◆ WHAT THE TASK REQUIRES
Starting at the line that contains "pose: elev=127.6 azim=240.4" and ending at the line that contains "Dot at: (334, 188)", rewrite the data with "dist" changed to "distance" and everything else left as is.

◆ RECORDS

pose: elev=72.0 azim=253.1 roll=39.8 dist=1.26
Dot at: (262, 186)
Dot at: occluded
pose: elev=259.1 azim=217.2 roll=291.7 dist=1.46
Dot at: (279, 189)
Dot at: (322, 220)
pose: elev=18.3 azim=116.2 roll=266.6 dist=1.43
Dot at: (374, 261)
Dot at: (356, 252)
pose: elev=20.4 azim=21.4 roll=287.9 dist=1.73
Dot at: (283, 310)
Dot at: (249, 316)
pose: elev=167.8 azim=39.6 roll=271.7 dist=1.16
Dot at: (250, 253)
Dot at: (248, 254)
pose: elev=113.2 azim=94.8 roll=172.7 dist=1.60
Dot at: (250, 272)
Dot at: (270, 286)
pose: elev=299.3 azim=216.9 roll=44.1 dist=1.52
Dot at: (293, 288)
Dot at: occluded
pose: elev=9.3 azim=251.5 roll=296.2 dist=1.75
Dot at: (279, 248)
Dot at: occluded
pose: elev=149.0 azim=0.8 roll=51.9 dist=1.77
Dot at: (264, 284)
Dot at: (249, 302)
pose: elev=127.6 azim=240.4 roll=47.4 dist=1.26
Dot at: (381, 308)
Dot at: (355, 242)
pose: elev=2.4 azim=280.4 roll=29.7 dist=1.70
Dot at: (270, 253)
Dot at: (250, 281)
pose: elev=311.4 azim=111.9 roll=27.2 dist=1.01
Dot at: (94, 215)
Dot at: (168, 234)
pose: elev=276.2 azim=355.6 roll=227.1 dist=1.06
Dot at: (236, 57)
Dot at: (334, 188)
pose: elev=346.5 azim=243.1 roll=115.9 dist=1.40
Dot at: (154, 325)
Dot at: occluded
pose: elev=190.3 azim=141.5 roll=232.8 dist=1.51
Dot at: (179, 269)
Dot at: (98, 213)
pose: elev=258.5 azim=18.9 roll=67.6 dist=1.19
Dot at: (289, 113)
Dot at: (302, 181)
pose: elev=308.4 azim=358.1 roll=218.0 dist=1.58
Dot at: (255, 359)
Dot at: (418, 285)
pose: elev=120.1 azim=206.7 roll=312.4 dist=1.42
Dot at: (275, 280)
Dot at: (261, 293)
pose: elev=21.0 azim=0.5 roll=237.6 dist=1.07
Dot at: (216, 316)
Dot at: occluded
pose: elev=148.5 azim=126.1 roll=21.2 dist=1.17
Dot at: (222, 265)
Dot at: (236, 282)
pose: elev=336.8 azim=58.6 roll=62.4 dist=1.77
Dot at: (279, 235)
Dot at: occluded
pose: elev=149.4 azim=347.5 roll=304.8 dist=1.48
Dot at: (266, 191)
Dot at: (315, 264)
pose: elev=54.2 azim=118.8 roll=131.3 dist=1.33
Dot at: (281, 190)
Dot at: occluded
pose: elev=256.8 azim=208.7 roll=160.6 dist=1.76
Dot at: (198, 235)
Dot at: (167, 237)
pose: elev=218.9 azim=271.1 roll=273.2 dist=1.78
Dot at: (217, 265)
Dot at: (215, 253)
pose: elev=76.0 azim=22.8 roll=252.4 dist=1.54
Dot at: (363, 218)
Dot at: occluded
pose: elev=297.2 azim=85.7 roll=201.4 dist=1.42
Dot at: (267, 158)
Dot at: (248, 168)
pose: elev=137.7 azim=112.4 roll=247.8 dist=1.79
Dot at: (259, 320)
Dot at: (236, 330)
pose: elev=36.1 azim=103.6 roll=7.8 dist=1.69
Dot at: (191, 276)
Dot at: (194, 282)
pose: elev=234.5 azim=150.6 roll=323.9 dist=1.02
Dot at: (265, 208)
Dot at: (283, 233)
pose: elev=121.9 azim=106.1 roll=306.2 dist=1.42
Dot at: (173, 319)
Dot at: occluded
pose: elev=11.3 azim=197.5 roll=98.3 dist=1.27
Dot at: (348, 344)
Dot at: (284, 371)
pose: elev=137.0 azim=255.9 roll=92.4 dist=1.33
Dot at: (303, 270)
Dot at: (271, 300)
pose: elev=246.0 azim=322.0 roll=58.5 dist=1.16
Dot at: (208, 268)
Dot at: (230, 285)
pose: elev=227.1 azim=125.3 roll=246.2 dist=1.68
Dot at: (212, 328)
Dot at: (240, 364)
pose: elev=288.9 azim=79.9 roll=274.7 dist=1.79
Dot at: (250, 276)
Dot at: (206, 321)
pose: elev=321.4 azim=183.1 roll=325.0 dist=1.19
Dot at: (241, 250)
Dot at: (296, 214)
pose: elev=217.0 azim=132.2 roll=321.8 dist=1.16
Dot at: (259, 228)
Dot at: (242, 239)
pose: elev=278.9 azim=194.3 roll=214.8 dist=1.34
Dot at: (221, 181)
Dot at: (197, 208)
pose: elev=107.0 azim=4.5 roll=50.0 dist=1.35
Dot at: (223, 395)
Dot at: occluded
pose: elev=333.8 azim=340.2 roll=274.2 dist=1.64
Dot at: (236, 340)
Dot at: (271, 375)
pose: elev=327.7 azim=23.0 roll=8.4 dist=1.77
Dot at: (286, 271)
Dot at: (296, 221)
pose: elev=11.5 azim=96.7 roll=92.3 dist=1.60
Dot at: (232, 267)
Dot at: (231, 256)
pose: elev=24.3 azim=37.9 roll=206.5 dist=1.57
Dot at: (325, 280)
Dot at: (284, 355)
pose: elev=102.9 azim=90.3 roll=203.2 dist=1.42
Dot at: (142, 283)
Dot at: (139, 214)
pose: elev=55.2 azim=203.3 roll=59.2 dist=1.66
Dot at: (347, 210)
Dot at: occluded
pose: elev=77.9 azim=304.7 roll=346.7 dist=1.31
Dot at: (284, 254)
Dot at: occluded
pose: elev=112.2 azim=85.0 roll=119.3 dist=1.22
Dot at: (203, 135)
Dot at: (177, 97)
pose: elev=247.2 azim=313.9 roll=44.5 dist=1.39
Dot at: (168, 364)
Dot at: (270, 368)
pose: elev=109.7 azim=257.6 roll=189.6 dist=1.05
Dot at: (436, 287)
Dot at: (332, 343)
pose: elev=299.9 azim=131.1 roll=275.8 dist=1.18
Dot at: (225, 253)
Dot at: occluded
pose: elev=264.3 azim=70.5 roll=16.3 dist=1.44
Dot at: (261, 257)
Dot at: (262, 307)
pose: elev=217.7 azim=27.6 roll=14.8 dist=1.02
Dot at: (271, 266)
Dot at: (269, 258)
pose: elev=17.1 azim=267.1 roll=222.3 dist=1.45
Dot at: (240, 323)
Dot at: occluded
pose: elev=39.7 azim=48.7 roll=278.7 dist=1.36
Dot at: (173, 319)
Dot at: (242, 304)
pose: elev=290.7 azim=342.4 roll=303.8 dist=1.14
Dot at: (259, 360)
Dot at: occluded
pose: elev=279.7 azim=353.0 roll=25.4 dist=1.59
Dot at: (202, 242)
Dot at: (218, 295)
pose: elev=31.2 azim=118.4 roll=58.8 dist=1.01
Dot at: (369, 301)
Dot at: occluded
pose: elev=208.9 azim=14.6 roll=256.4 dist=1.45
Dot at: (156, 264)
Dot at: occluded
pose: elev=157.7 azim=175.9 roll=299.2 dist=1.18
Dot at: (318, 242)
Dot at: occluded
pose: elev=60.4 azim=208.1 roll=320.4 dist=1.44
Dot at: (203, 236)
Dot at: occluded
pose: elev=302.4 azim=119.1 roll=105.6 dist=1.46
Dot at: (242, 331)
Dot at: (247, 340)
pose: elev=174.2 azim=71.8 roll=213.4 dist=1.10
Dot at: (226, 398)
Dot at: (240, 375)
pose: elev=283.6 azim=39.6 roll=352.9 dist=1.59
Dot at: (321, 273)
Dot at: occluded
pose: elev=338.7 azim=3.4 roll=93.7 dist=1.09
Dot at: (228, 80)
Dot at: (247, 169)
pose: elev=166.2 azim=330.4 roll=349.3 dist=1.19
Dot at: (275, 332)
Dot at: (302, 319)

◆ ANSWER FOR THIS EXERCISE
pose: elev=127.6 azim=240.4 roll=47.4 distance=1.26
Dot at: (381, 308)
Dot at: (355, 242)
pose: elev=2.4 azim=280.4 roll=29.7 distance=1.70
Dot at: (270, 253)
Dot at: (250, 281)
pose: elev=311.4 azim=111.9 roll=27.2 distance=1.01
Dot at: (94, 215)
Dot at: (168, 234)
pose: elev=276.2 azim=355.6 roll=227.1 distance=1.06
Dot at: (236, 57)
Dot at: (334, 188)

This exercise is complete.